# Description of the task
Below are the records; copy each line in which "Telefon" can be found.

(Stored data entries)
- Opening Delimiter -
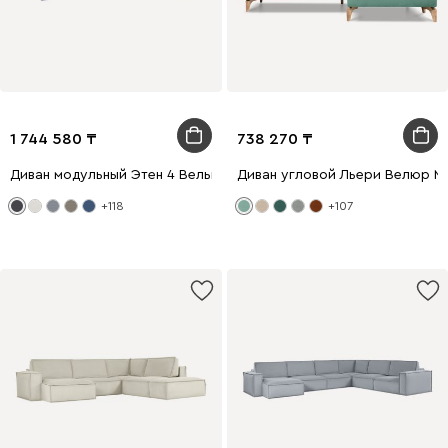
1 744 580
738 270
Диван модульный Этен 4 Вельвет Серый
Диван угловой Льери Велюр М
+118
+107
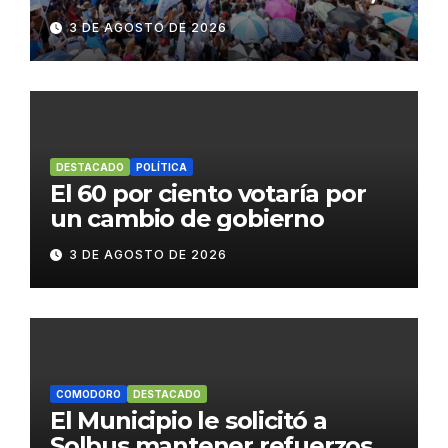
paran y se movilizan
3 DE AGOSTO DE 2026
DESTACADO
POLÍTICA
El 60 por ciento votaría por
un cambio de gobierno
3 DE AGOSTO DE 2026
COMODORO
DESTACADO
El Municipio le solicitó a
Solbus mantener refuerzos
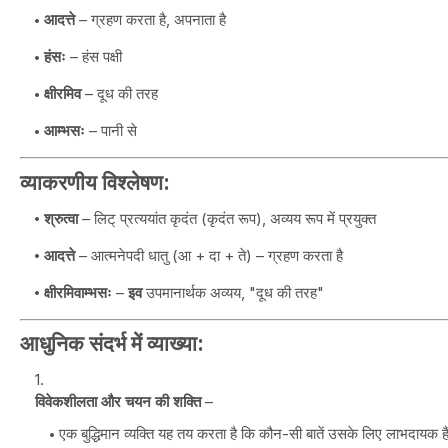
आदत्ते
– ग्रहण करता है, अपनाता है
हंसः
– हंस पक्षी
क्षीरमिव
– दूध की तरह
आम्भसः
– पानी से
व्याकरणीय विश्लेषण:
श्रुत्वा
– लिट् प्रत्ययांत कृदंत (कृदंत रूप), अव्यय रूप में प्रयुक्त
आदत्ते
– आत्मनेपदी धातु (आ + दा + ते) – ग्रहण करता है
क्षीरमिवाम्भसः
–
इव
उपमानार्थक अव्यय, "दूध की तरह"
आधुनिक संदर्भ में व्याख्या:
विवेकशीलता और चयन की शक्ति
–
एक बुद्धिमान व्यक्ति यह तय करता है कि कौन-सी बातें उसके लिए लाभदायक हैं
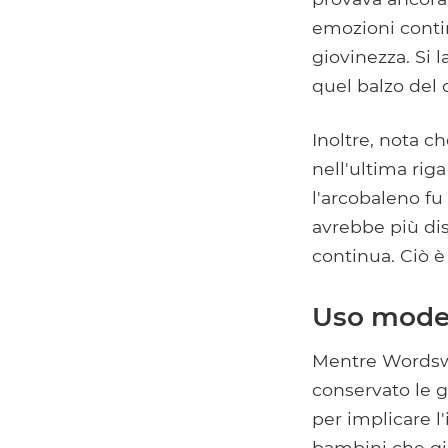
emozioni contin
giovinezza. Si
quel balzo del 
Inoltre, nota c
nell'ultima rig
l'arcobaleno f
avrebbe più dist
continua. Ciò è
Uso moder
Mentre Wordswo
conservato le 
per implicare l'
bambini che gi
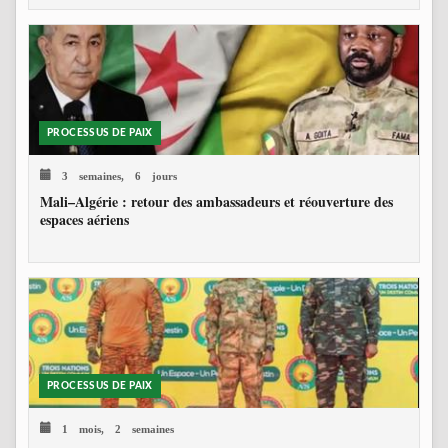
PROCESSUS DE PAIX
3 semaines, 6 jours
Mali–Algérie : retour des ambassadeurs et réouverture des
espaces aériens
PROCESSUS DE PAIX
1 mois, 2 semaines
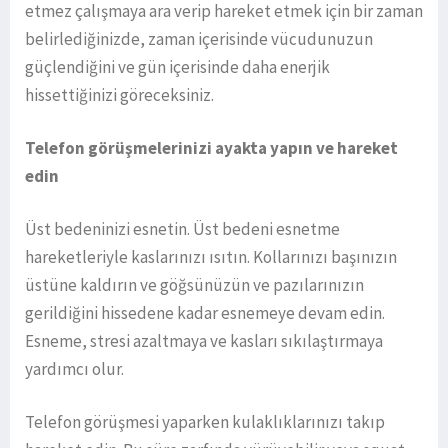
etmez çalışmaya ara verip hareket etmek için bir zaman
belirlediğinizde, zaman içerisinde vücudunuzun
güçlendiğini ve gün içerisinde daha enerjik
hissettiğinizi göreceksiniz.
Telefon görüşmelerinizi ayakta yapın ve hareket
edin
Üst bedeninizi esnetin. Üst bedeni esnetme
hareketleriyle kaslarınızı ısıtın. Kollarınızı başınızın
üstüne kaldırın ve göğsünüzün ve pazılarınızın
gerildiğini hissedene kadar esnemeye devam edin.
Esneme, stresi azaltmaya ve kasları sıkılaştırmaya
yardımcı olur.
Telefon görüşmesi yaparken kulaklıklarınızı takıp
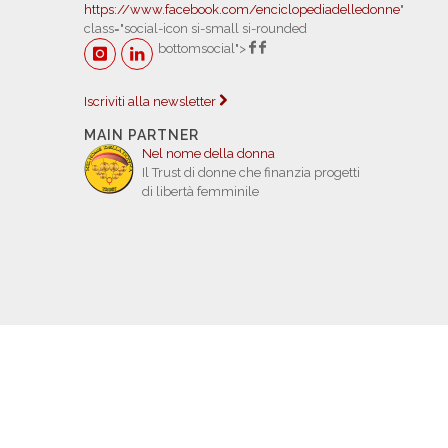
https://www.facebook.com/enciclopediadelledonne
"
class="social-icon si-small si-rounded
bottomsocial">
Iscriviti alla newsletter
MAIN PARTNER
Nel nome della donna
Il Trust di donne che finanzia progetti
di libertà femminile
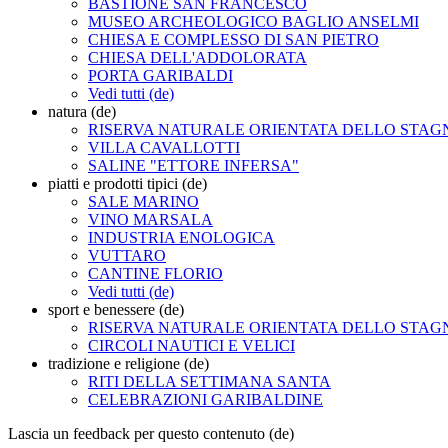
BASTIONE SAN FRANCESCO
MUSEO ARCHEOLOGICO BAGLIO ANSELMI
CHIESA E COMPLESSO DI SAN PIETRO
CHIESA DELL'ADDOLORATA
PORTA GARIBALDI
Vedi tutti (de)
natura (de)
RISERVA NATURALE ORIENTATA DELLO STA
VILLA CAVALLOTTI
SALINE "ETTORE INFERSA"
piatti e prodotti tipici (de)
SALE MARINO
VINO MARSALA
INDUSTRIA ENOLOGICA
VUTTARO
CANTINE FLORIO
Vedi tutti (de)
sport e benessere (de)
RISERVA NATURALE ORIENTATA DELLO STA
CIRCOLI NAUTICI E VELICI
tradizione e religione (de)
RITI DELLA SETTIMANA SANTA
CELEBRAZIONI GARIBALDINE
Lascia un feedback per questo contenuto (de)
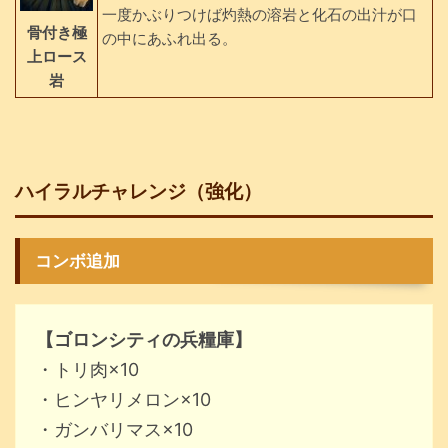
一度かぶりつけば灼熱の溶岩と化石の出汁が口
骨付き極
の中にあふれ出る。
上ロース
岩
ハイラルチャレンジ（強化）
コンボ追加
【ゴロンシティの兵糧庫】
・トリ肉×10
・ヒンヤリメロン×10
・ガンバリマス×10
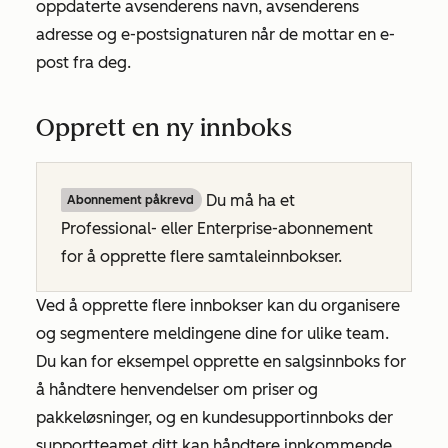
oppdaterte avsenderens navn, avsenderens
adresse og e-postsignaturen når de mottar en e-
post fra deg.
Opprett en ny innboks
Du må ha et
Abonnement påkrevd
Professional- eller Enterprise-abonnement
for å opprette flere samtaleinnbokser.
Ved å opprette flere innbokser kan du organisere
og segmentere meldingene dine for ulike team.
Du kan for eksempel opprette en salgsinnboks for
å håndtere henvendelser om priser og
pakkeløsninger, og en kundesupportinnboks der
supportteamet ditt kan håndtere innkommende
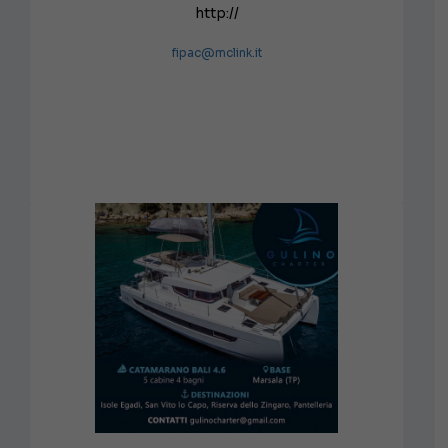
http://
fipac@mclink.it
- Closing Delimiter -
# Worked solution
Telefon görüşmelerinizi ayakta yapın ve hareket
Telefon görüşmesi yaparken kulaklıklarınızı takıp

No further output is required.